AIM OF THE EXERCISE – From the first line to the last, print the data exactly.

DATA BLOCK –

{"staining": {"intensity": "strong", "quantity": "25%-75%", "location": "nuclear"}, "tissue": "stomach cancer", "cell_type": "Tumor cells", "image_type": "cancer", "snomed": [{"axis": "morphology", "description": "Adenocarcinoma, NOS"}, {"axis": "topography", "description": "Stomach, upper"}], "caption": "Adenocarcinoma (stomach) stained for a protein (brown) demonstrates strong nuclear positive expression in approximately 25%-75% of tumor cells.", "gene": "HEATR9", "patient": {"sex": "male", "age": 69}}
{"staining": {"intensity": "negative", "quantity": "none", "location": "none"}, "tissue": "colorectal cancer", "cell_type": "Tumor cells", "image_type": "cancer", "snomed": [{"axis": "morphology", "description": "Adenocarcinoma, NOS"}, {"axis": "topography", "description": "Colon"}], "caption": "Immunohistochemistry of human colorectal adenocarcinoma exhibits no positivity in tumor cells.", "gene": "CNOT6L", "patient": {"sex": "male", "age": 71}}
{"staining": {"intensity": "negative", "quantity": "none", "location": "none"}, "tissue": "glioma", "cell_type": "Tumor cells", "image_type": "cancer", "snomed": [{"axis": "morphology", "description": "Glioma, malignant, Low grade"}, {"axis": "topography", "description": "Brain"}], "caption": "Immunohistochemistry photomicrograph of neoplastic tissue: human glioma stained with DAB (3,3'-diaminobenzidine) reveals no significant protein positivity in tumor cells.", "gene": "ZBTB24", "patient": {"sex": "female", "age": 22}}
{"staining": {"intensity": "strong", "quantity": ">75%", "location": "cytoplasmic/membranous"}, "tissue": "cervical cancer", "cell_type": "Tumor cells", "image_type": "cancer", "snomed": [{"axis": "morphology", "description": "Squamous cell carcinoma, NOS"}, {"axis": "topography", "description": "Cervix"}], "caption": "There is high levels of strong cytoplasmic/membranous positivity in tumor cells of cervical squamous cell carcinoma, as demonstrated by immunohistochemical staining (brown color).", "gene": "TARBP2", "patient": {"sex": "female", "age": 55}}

SOLUTION FOR THIS EXERCISE –
{"staining": {"intensity": "strong", "quantity": "25%-75%", "location": "nuclear"}, "tissue": "stomach cancer", "cell_type": "Tumor cells", "image_type": "cancer", "snomed": [{"axis": "morphology", "description": "Adenocarcinoma, NOS"}, {"axis": "topography", "description": "Stomach, upper"}], "caption": "Adenocarcinoma (stomach) stained for a protein (brown) demonstrates strong nuclear positive expression in approximately 25%-75% of tumor cells.", "gene": "HEATR9", "patient": {"sex": "male", "age": 69}}
{"staining": {"intensity": "negative", "quantity": "none", "location": "none"}, "tissue": "colorectal cancer", "cell_type": "Tumor cells", "image_type": "cancer", "snomed": [{"axis": "morphology", "description": "Adenocarcinoma, NOS"}, {"axis": "topography", "description": "Colon"}], "caption": "Immunohistochemistry of human colorectal adenocarcinoma exhibits no positivity in tumor cells.", "gene": "CNOT6L", "patient": {"sex": "male", "age": 71}}
{"staining": {"intensity": "negative", "quantity": "none", "location": "none"}, "tissue": "glioma", "cell_type": "Tumor cells", "image_type": "cancer", "snomed": [{"axis": "morphology", "description": "Glioma, malignant, Low grade"}, {"axis": "topography", "description": "Brain"}], "caption": "Immunohistochemistry photomicrograph of neoplastic tissue: human glioma stained with DAB (3,3'-diaminobenzidine) reveals no significant protein positivity in tumor cells.", "gene": "ZBTB24", "patient": {"sex": "female", "age": 22}}
{"staining": {"intensity": "strong", "quantity": ">75%", "location": "cytoplasmic/membranous"}, "tissue": "cervical cancer", "cell_type": "Tumor cells", "image_type": "cancer", "snomed": [{"axis": "morphology", "description": "Squamous cell carcinoma, NOS"}, {"axis": "topography", "description": "Cervix"}], "caption": "There is high levels of strong cytoplasmic/membranous positivity in tumor cells of cervical squamous cell carcinoma, as demonstrated by immunohistochemical staining (brown color).", "gene": "TARBP2", "patient": {"sex": "female", "age": 55}}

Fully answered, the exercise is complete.